INSTRUÇÕES:
[1] Responda com base no texto sobre as peças:
(a) Quantos espetáculos "A Farsa do Poder" fez só no TAM?
(b) Quantas apresentações o grupo Alegria Alegria fez com "Pedro Malazarte", e em quantos anos?
(c) Qual diretor espanhol mudou a concepção de dramaturgia de quem fala?
[2] Prossiga o texto sobre as peças a partir da sua última frase.

TEXTO FORNECIDO:
A peça mais encenada

“A Farsa do Poder”, de 78, só no TAM fez 80 espetáculos. Foi a minha peça mais apresentada. Já foi encenado do Amazonas ao Rio Grande do Sul. Tem humor, denuncia o abuso de poder, a corrupção política – que ainda está em voga. Sem dúvida foi minha obra mais apresentada. “Pedro Malazarte” também foi muito encenada. Ela é toda em verso. Mas são versos tão dinâmicos que ninguém percebe. O grupo Alegria Alegria montou para teatro de rua e chegou a fazer duas mil apresentações em 10 anos. Foram para o Chile, Europa, tudo que é canto. Eles tem tudo registrado. Foi somente com “Pedro Malazarte” que tive a absoluta segurança que o meu texto de teatro funciona.

Satisfação artística

Das minha peças, a que me deu mais satisfação artística foi “À luz da lua, os punhais”. Eu vinha fazendo um tipo de teatro muito convencional. Ai eu conheço um diretor espanhol, Moncho Rodrigues, que mudou minha concepção de dramaturgia. “À luz da lua, os punhais” é o resultado dessas novas ideias. Escrevi essa peça com outra feição. Foi encenada na Espanha, Portugal. No Recife ficou muito tempo em cartaz.

DADOS:
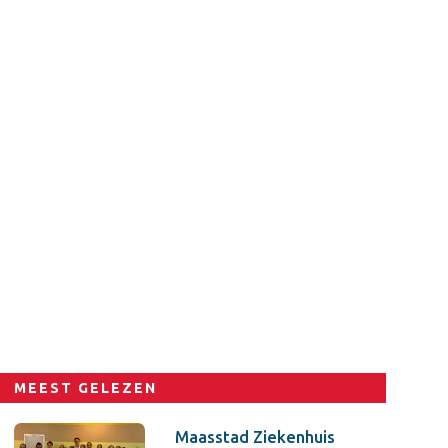
MEEST GELEZEN
Maasstad Ziekenhuis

RESPOSTAS:
[1]
(a) 80 espetáculos.
(b) Duas mil apresentações em 10 anos.
(c) Moncho Rodrigues.

[2]
Natal em cena

Das minhas peças, “Bye, Bye Natal” é a que fala mais de Natal. A história se passa no Grande Hotel, na Ribeira. Fala de um cara do interior que manda o filho estudar na capital e o filho gasta todo o dinheiro que recebe do pai farra. Estreou quando o TAM foi reinaugurado, no começo dos anos 2000. Mas a semente do texto remete há 20 anos atrás, quando aceitei a proposta do Brigadeiro Murilo Santos de montar um espetáculo sobre o fim da 2ª Guerra em Natal no teatrinho construído pelos americanos na base da aeronáutica. Pela primeira vez eu tive consciência do que é uma superprodução. A história real do Dia da Vitória em Natal conta que aviões sobrevoando a cidade soltando panfletos sobre o fim da guerra. Pois num é que na apresentação, na hora que o ator falava que os aviões sobrevoaram Natal, quatro jatos sobrevoaram o local da peça. Foi um efeito da porra! Nunca publiquei essa peça em livro.

Novo livro

Terminei agora meu segundo romance. “De susto, de bala ou vício”. O título eu tirei de um trecho de “Soy loco por ti América”, de Gil e Capinam. [o primeiro romance, “Macaíba em Alvoroço”, Racine tirou de uma música de Aldair Soares]. É uma história de amor, de um rapaz que cai na clandestinidade e quando volta, vive uma decepção amorosa. A moldura é Natal em 68, um ano que mexeu com a cabeça das pessoas. Um ano louco no mundo todo. Meu romance mostra Natal dentro desse contexto.